La déconnexion de ces deux mondes est un vrai sujet, et Emmanuel Macron, à son cœur et à son corps défendant, en est l’aboutissement.
N’y a-t-il pas également un problème institutionnel ? Je pense notamment à l’hyperprésidentialisme qui se caractérise par un dysfonctionnement de la diarchie censée caractériser le pouvoir exécutif, ou encore la faiblesse du pouvoir parlementaire ?
Je pense que la Cinquième République avait plutôt un bon équilibre au départ. Mais cet équilibre s’est rompu peu à peu au profit du pouvoir exécutif. Était-ce le dessein secret de Debré, de De Gaulle etc ? Je n’en sais rien.
Sans doute voulaient-ils un pouvoir exécutif fort pour sortir des crises de la Quatrième République, même si je rappelle au passage qu’elle a été aussi une formidable période de croissance, avec de grandes réformes et de grandes avancées à ce moment-là. On a été très injuste avec la Quatrième République. Mais je ferme la parenthèse.
Après, ce qui est clair, c’est que le Parlement a très rapidement perdu du pouvoir face à l’exécutif. Sous Giscard déjà, c’était le cas.
Mais on respectait encore les codes, les règles de l’institution. Être élu député, c’était être élu du peuple, il y avait un respect de l’écharpe et de l’institution.
À cet égard, la fin du cumul des mandats décidée par monsieur Hollande est une erreur majeure car on crée des députés qui sont hors-sol. Ils ne sont plus vraiment représentatifs, et la population ne les considère plus comme tels. Dans ma circonscription, les gens me connaissaient comme maire, tandis que les nouveaux élus n’ont plus ce lien, ils ne sont plus ancrés.
===
_VOS TÂCHES_
1. D'après l'extrait, quelle décision de monsieur Hollande est qualifiée d'erreur majeure ?
2. Résumez l'extrait en deux phrases.
Les lignes n'interviennent pas dans ce travail.

_INFORMATIONS FOURNIES_
===
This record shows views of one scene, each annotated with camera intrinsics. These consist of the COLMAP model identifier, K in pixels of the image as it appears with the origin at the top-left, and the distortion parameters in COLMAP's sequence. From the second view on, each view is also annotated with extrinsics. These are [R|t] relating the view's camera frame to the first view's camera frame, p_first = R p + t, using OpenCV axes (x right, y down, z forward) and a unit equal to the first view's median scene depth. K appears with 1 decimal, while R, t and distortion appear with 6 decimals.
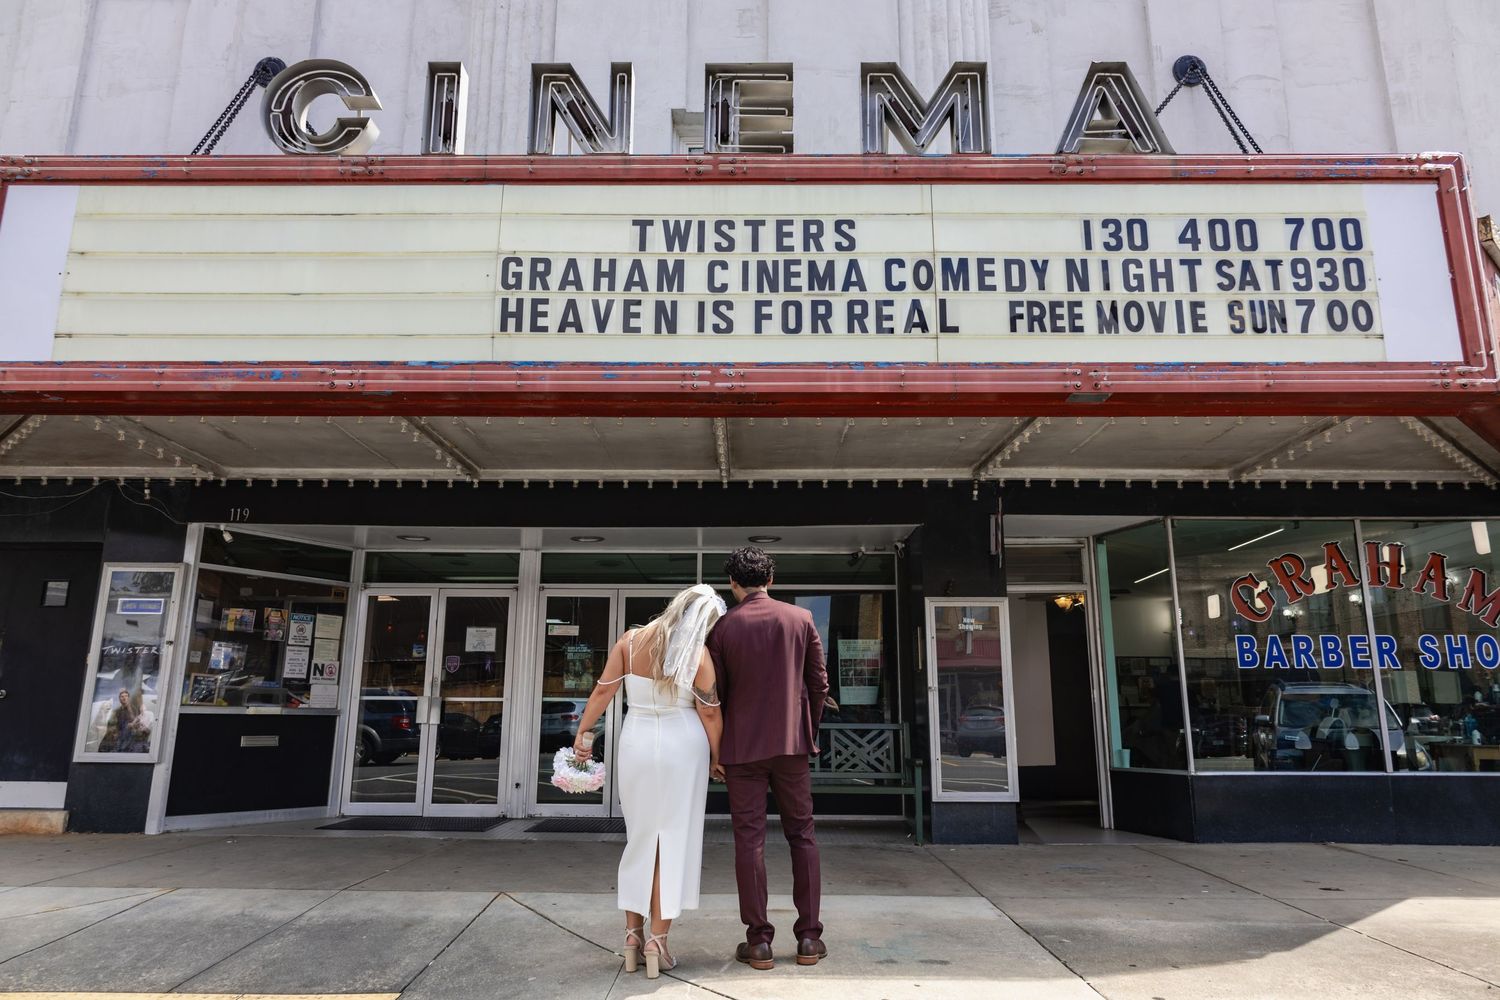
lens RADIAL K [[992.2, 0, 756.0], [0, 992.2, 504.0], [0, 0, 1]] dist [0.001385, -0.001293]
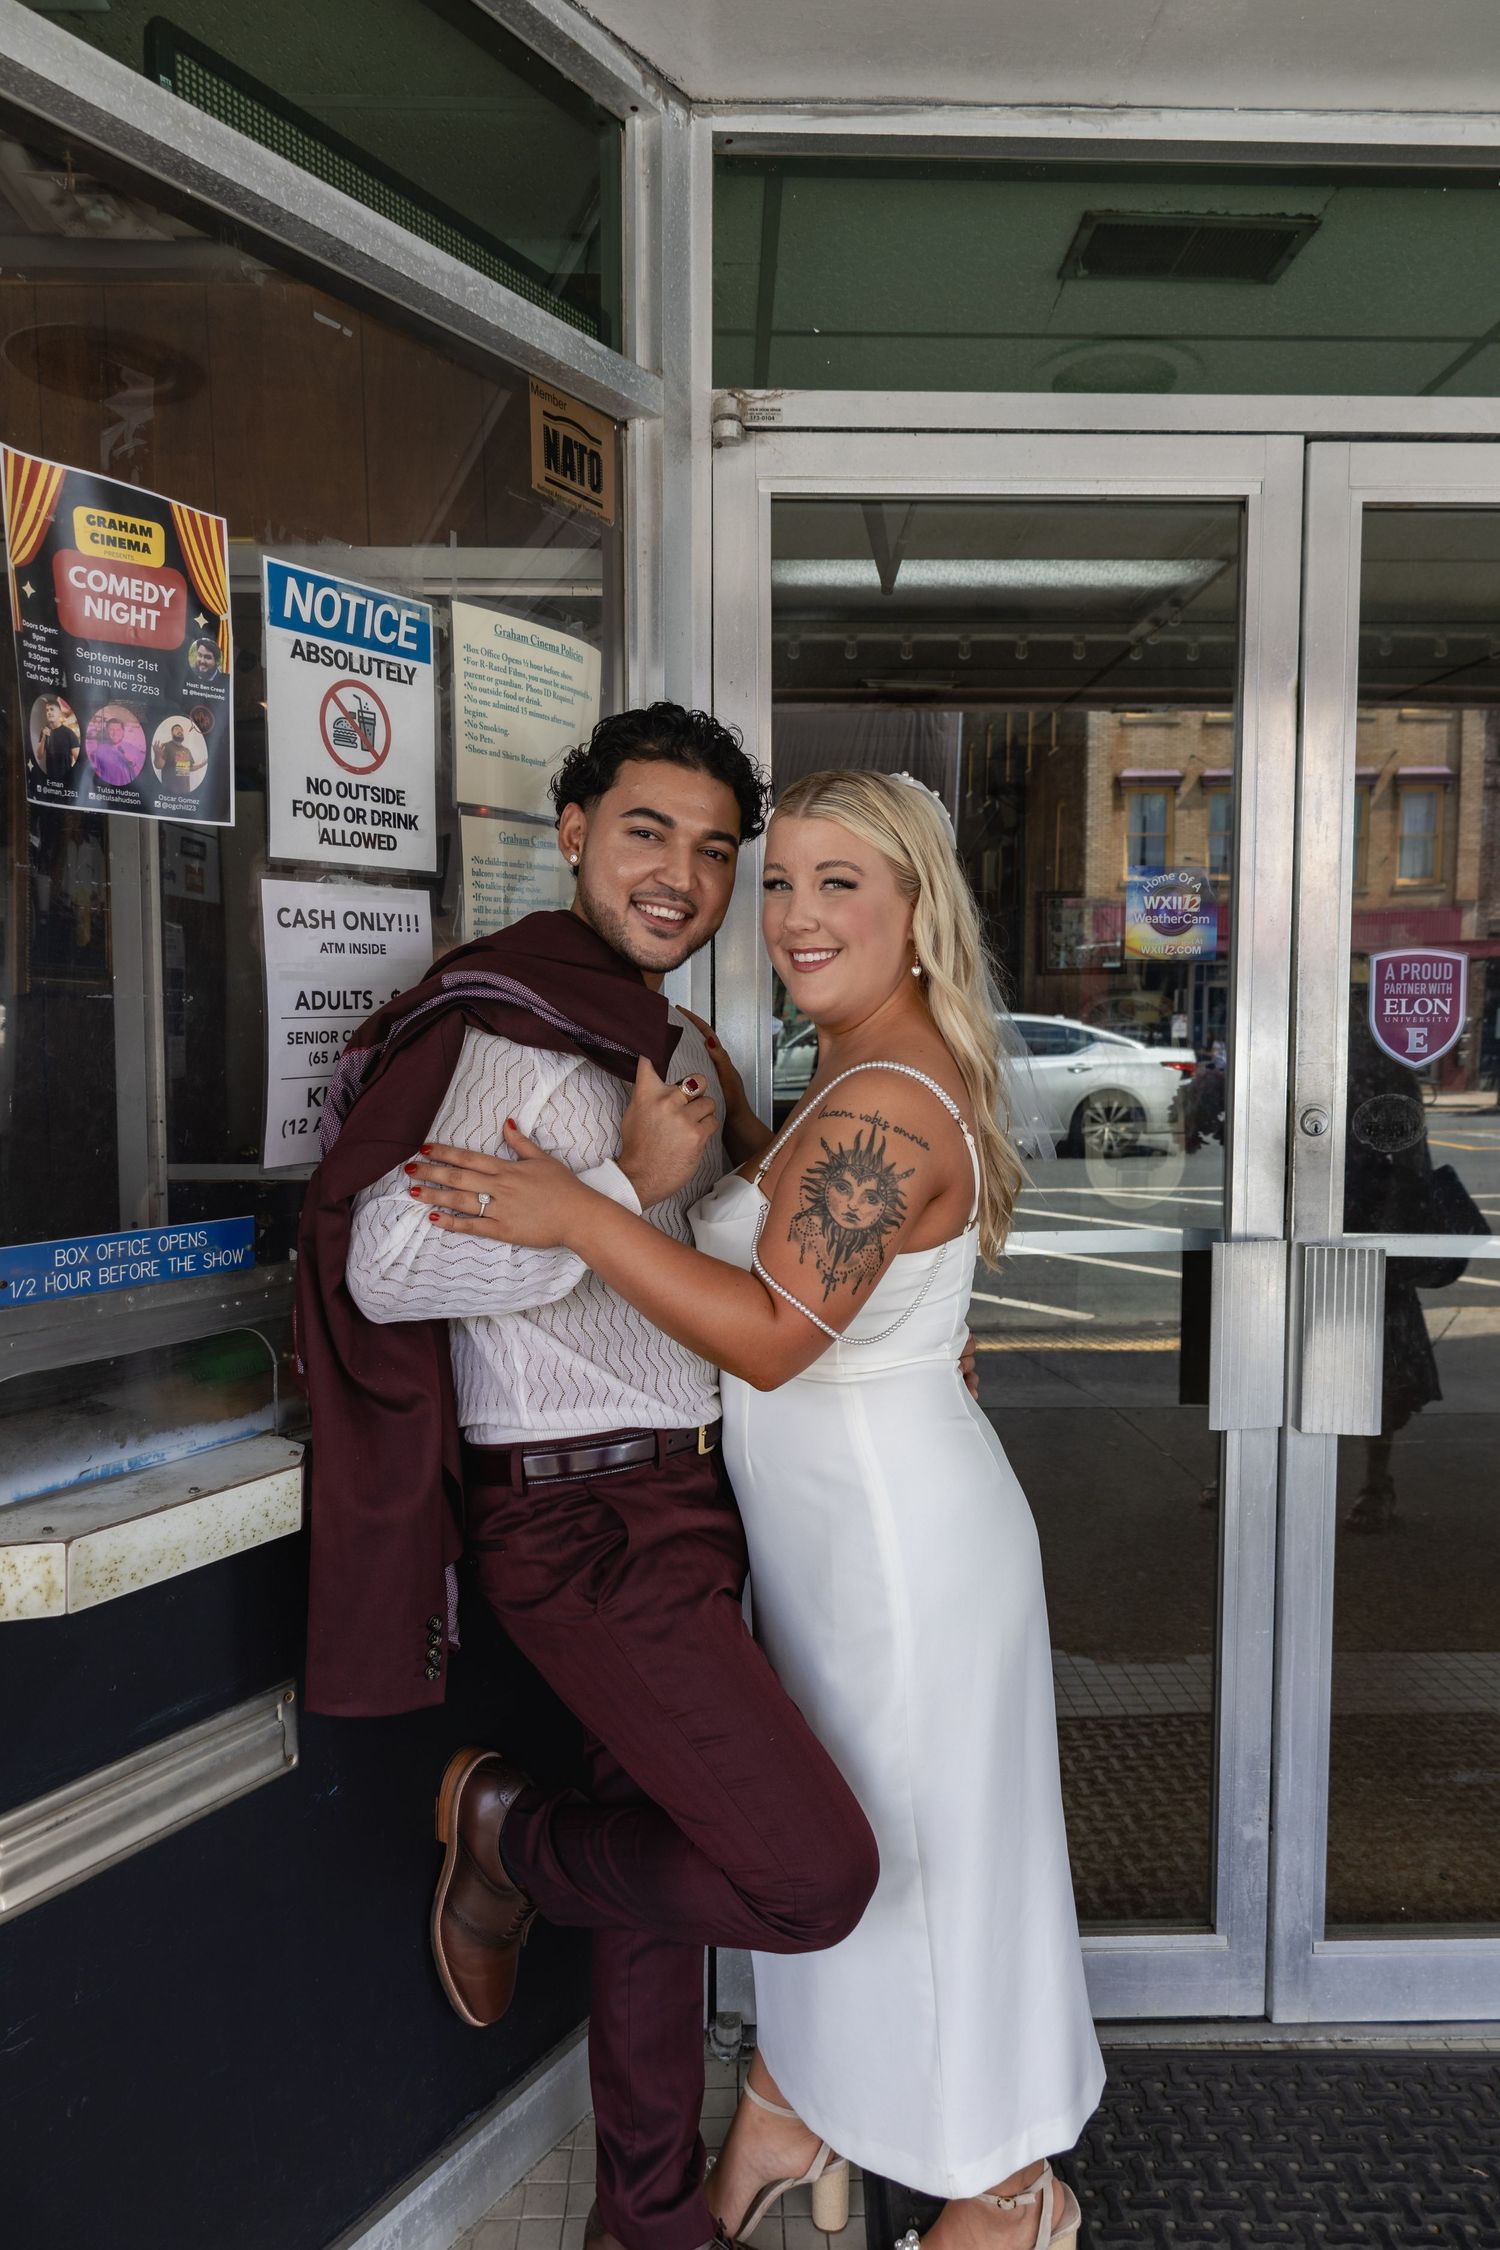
===
_RÉPONSES FOURNIES_
1. La fin du cumul des mandats.

2. La Cinquième République avait au départ un bon équilibre, qui s'est rompu peu à peu au profit du pouvoir exécutif, le Parlement perdant très rapidement du pouvoir, dès Giscard. La fin du cumul des mandats décidée par monsieur Hollande est présentée comme une erreur majeure, car elle crée des députés hors-sol qui ne sont plus ancrés ni considérés comme représentatifs.